Comment rédiger un CCTP efficacement ? Méthodes et outils
Le CCTP (Cahier des Clauses Techniques Particulières) est la pièce maîtresse des documents techniques dans le BTP. Pourtant, sa rédaction reste souvent un casse-tête pour les économistes, maîtres d’œuvre, architectes et BET. Beaucoup s’appuient encore sur des modèles Word copiés-collés, avec tous les risques que cela comporte : oublis, incohérences entre lots, DPGF non aligné… Pourtant un logiciel CCTP pourrait vous sauver de nombreux projets !
Comment rédiger un CCTP solide et conforme, tout en gagnant du temps grâce aux bons outils ?
Qu’est-ce qu’un CCTP et pourquoi est-il essentiel ?
Le CCTP définit l’ensemble des prescriptions techniques d’un projet : matériaux, méthodes de mise en œuvre, normes à respecter.
Il est contractuel et obligatoire dans les DCE (Dossiers de Consultation des Entreprises), aussi bien pour les marchés publics que privés.
Un CCTP bien rédigé permet de :
- Assurer la qualité des travaux
- Clarifier les obligations des entreprises
- Limiter les litiges grâce à un cadre technique précis
- Servir de référence pendant le chantier
Sans un CCTP clair, chaque acteur interprète à sa manière… et le risque de conflits explose.

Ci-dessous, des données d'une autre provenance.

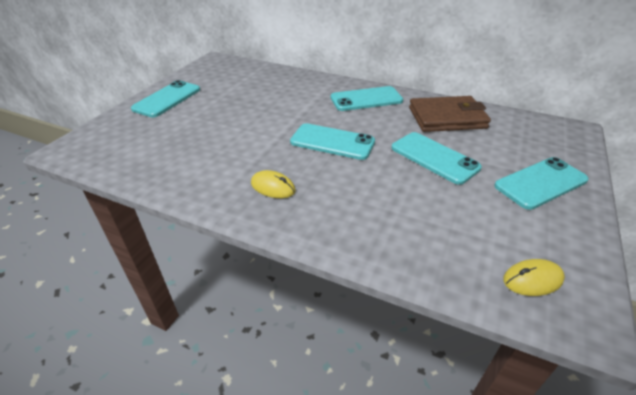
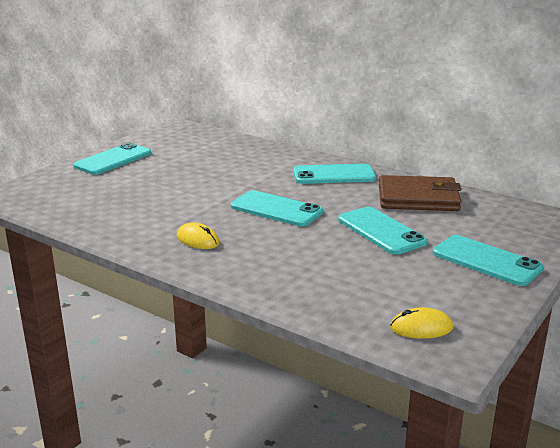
camera: 10 degrees right, 15 degrees down
turquoise phone [494,157,589,210] -> turquoise phone turned 60 degrees clockwise [433,235,544,286]

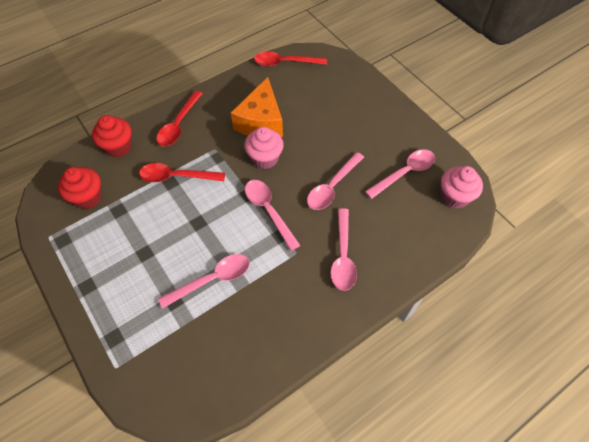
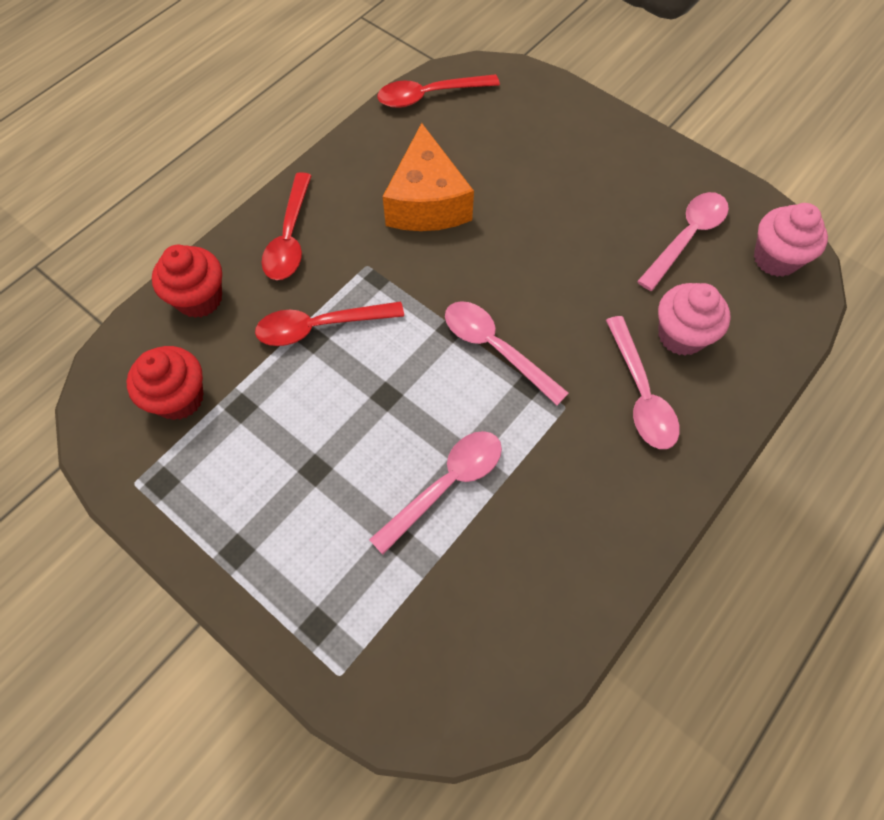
camera: 15 degrees left, 5 degrees up
pink cupcake [244,127,284,169] -> pink cupcake moved to [658,283,731,356]
pink spoon [307,152,364,210] -> none

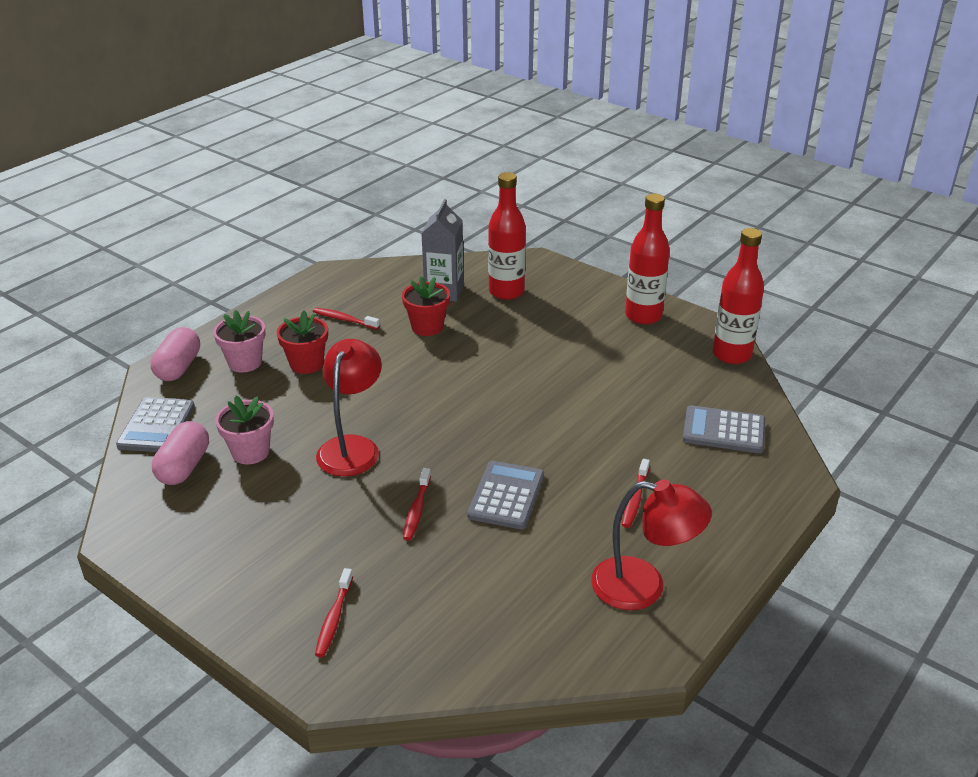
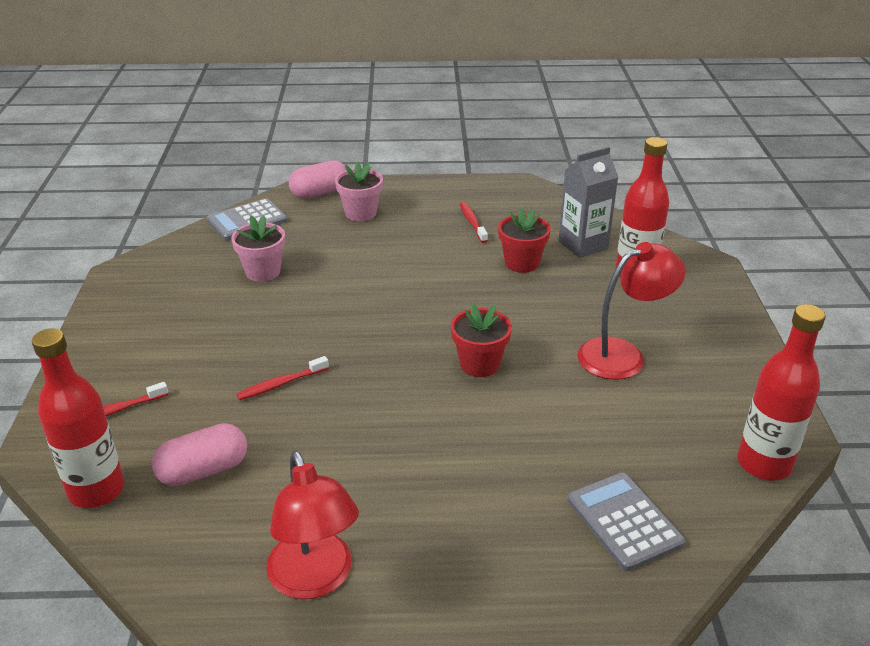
camera: 50 degrees right, 0 degrees up
pink capsule [152,421,209,485] -> pink capsule moved to [152,423,247,486]
red flower pot [277,310,328,374] -> red flower pot moved to [451,303,512,377]
red lamp [316,339,382,476] -> red lamp moved to [577,242,686,380]
grey calculator [467,461,544,529] -> none
red toothbrush [622,459,650,528] -> none
red bottle [625,194,670,325] -> red bottle moved to [32,328,124,508]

Retrouvez ici les explications complètes sur CCTP : définition.
Il semble difficile de trouver des logiciels CCTP gratuits qui proposent une solution complète et permettant justement de rédiger des CCTP fiables. Logiciel CCTP gratuit, gratuit vs pro, à vous de faire le bon choix !

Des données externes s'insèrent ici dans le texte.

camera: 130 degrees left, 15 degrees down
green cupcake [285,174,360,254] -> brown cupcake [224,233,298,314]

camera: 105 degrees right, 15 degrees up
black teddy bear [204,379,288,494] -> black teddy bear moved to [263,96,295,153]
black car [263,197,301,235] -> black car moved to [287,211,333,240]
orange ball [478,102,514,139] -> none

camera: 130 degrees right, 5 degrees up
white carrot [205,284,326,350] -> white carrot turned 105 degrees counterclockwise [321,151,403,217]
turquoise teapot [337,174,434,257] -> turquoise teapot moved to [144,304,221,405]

Qui rédige le CCTP ? les acteurs concernés
La rédaction du CCTP est généralement confiée à la maîtrise d’œuvre. Selon la taille et la complexité du projet, plusieurs professionnels peuvent intervenir :
L’architecte ou le maître d’œuvre
Dans la plupart des projets de construction ou rénovation, c’est l’architecte qui rédige le CCTP dans le cadre de sa mission de base. Il coordonne l’ensemble des lots et veille à la cohérence technique du document. Pour les projets simples (maison individuelle, petit tertiaire), il peut gérer seul la rédaction de l’ensemble des lots.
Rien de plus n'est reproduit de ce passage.